-- START OF Text extract --
Defendant's answer admitted the conviction, denied the valuation placed on the merchandise, and asserted that the government could not recover both the merchandise and its value.
In support of its motion for summary judgment, the government filed an Assistant United States Attorney's affidavit which stated that the merchandise "was appraised in accordance with Section 606 of Tariff Act (19 U.S.C. 1606) at a value of $5,600; * * *"
We agree with defendant that summary judgment was not warranted here. The value of the merchandise was contested. The affidavit makes no showing of personal knowledge or competence to testify as to value. The pertinent facts as to the value of the merchandise are peculiarly within the knowledge of the government. The affiant is an interested witness. The appraisal, at best, consists of a quotation of expert opinion, which the trier of the facts would be free to disbelieve. Defendant should have an opportunity to disprove or discredit such evidence, if he can. Sartor v. Arkansas Natural Gas Corp., 1944, 321 U.S. 620, 624, 627, 64 S. Ct. 724, 88 L. Ed. 967, and cases cited therein; Toebelman v. Missouri-Kansas Pipe Line Co., 3 Cir., 1942, 130 F.2d 1016, 1022.
-- END OF Text extract --
-- START OF Working data --
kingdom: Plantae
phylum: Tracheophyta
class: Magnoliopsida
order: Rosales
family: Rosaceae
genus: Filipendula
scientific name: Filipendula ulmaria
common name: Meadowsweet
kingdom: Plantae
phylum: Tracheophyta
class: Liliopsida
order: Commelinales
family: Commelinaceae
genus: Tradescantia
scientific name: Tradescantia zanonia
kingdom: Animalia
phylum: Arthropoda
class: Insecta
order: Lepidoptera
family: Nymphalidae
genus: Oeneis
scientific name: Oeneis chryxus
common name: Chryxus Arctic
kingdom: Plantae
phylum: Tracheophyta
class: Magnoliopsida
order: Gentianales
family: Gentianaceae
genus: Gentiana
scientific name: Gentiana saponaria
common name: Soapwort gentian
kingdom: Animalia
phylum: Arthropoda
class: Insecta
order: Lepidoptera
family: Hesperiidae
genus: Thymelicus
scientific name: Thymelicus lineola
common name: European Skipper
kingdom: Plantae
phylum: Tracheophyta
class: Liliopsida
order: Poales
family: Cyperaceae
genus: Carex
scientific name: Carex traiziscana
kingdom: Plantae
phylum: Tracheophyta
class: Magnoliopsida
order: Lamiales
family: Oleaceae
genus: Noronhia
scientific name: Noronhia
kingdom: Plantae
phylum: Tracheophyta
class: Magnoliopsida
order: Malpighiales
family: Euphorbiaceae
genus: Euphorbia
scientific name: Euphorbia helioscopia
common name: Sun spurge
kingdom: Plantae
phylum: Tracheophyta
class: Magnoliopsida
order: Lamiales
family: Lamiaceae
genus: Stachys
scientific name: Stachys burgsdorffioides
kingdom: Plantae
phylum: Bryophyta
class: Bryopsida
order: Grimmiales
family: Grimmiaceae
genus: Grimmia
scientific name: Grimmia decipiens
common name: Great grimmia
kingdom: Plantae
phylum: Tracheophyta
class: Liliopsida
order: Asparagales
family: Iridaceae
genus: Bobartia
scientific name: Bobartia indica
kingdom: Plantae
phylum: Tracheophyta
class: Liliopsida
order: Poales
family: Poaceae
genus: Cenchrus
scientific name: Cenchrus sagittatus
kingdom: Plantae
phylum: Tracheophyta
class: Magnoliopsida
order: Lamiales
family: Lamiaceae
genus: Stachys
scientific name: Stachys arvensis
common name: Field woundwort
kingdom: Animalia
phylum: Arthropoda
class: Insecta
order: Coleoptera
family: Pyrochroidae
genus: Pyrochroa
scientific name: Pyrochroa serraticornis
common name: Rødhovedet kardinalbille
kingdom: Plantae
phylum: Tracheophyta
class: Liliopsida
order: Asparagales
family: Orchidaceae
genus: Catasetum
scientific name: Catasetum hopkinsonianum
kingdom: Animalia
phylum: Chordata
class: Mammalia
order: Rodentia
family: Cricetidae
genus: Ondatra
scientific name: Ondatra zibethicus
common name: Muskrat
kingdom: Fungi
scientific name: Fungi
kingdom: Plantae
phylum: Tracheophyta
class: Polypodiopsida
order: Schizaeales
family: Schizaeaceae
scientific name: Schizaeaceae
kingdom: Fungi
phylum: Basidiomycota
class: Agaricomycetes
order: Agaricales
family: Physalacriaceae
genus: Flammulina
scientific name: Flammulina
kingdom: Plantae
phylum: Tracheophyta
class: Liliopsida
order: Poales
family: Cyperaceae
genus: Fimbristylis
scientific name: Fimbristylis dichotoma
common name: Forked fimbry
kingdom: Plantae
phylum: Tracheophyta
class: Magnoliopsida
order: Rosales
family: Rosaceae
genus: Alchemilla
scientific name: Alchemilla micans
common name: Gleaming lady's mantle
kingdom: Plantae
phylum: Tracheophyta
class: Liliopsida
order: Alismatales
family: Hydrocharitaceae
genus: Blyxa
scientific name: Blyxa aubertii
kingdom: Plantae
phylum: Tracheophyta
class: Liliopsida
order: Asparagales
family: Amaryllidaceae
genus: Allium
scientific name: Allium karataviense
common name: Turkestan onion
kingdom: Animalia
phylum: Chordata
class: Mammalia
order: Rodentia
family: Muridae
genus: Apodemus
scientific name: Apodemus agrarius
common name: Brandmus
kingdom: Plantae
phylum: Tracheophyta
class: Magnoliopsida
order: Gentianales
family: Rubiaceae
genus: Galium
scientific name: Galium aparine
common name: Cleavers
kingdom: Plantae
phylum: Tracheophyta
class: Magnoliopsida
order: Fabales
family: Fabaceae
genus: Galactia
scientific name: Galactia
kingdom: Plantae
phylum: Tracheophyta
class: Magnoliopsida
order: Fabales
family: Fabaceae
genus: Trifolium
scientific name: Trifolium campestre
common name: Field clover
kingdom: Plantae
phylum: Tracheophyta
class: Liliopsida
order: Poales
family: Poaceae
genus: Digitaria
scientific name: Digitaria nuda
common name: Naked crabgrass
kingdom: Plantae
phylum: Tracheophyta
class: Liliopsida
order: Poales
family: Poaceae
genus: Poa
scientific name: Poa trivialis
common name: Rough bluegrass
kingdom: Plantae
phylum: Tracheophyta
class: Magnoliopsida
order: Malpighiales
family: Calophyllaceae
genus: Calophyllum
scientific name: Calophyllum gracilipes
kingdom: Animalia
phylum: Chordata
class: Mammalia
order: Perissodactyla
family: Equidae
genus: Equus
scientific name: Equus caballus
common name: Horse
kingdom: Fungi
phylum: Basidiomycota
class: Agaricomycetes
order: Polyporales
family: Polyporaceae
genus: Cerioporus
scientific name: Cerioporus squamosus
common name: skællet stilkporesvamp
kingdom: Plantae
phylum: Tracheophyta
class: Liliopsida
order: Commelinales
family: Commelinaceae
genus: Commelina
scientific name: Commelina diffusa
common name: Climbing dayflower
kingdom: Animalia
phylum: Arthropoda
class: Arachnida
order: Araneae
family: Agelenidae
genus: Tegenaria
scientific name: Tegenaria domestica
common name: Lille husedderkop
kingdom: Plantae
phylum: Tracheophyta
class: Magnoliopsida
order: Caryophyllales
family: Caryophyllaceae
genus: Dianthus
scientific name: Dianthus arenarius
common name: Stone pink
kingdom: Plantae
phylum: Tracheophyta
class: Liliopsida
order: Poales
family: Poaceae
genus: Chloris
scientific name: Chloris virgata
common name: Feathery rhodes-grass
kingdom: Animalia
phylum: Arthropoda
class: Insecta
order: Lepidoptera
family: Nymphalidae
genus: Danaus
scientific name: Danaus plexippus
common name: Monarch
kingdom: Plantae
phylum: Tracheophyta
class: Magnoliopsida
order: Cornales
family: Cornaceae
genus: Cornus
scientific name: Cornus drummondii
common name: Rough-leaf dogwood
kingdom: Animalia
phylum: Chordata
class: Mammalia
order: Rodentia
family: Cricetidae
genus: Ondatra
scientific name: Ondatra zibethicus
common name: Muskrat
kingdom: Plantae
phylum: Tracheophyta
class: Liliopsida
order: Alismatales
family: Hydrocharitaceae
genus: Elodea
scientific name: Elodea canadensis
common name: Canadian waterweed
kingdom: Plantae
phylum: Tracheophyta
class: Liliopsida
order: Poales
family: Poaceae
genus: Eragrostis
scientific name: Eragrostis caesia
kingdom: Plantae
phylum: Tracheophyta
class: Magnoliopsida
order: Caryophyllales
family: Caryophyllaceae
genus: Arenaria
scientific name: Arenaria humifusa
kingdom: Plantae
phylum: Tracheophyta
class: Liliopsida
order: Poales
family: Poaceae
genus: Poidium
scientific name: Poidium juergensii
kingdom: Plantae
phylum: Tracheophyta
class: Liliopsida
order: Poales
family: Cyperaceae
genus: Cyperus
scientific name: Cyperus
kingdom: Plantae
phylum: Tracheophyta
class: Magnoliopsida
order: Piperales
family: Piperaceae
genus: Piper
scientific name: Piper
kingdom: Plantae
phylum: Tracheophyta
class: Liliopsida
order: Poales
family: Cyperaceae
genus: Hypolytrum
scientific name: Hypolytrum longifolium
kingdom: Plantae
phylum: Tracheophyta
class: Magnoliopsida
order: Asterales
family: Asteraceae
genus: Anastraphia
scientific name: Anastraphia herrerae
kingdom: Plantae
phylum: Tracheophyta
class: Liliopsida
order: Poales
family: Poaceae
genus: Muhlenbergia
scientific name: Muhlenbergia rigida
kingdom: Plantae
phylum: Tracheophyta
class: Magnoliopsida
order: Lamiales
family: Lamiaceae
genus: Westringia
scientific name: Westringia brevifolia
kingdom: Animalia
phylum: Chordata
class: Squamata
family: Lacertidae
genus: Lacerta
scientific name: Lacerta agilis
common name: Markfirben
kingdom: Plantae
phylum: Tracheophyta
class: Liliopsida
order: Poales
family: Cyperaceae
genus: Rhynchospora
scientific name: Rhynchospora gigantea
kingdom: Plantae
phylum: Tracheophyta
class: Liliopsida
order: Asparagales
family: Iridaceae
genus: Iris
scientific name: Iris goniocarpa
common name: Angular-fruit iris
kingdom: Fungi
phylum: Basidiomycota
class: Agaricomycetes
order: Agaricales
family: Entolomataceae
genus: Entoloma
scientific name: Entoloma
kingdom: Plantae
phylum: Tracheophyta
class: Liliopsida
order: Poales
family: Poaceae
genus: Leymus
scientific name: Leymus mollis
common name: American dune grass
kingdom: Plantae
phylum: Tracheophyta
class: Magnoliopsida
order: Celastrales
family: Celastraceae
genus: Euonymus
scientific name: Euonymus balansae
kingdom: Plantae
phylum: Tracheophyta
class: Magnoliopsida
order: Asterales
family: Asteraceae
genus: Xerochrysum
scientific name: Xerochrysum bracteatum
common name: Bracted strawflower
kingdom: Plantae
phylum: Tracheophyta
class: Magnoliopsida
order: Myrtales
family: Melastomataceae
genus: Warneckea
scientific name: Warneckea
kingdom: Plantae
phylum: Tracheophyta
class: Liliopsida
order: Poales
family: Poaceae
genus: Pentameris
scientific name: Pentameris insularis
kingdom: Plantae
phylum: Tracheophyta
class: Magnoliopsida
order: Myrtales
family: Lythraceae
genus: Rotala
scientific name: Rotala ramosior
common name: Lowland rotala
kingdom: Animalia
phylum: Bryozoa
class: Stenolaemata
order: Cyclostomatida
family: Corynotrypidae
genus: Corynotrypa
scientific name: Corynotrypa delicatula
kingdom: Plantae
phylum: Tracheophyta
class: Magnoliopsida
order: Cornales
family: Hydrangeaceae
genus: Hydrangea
-- END OF Working data --
Set tasks:
- a) Edit the passage on summary judgment, starting with "We agree with" and going on through "F.2d 1016, 1022.", replacing "interested witness" with "biased witness" and giving back the whole span.
- b) Rewrite as a JSON list of strings the lines of the listing starting with the line with "order: Celastrales" and going on through the line with "family: Lythraceae", one string per line and no blank lines.
The court passage and the listing are unrelated material.

Exercise solutions:
- a)
We agree with defendant that summary judgment was not warranted here. The value of the merchandise was contested. The affidavit makes no showing of personal knowledge or competence to testify as to value. The pertinent facts as to the value of the merchandise are peculiarly within the knowledge of the government. The affiant is an biased witness. The appraisal, at best, consists of a quotation of expert opinion, which the trier of the facts would be free to disbelieve. Defendant should have an opportunity to disprove or discredit such evidence, if he can. Sartor v. Arkansas Natural Gas Corp., 1944, 321 U.S. 620, 624, 627, 64 S. Ct. 724, 88 L. Ed. 967, and cases cited therein; Toebelman v. Missouri-Kansas Pipe Line Co., 3 Cir., 1942, 130 F.2d 1016, 1022.

- b)
[
  "order: Celastrales",
  "family: Celastraceae",
  "genus: Euonymus",
  "scientific name: Euonymus balansae",
  "kingdom: Plantae",
  "phylum: Tracheophyta",
  "class: Magnoliopsida",
  "order: Asterales",
  "family: Asteraceae",
  "genus: Xerochrysum",
  "scientific name: Xerochrysum bracteatum",
  "common name: Bracted strawflower",
  "kingdom: Plantae",
  "phylum: Tracheophyta",
  "class: Magnoliopsida",
  "order: Myrtales",
  "family: Melastomataceae",
  "genus: Warneckea",
  "scientific name: Warneckea",
  "kingdom: Plantae",
  "phylum: Tracheophyta",
  "class: Liliopsida",
  "order: Poales",
  "family: Poaceae",
  "genus: Pentameris",
  "scientific name: Pentameris insularis",
  "kingdom: Plantae",
  "phylum: Tracheophyta",
  "class: Magnoliopsida",
  "order: Myrtales",
  "family: Lythraceae"
]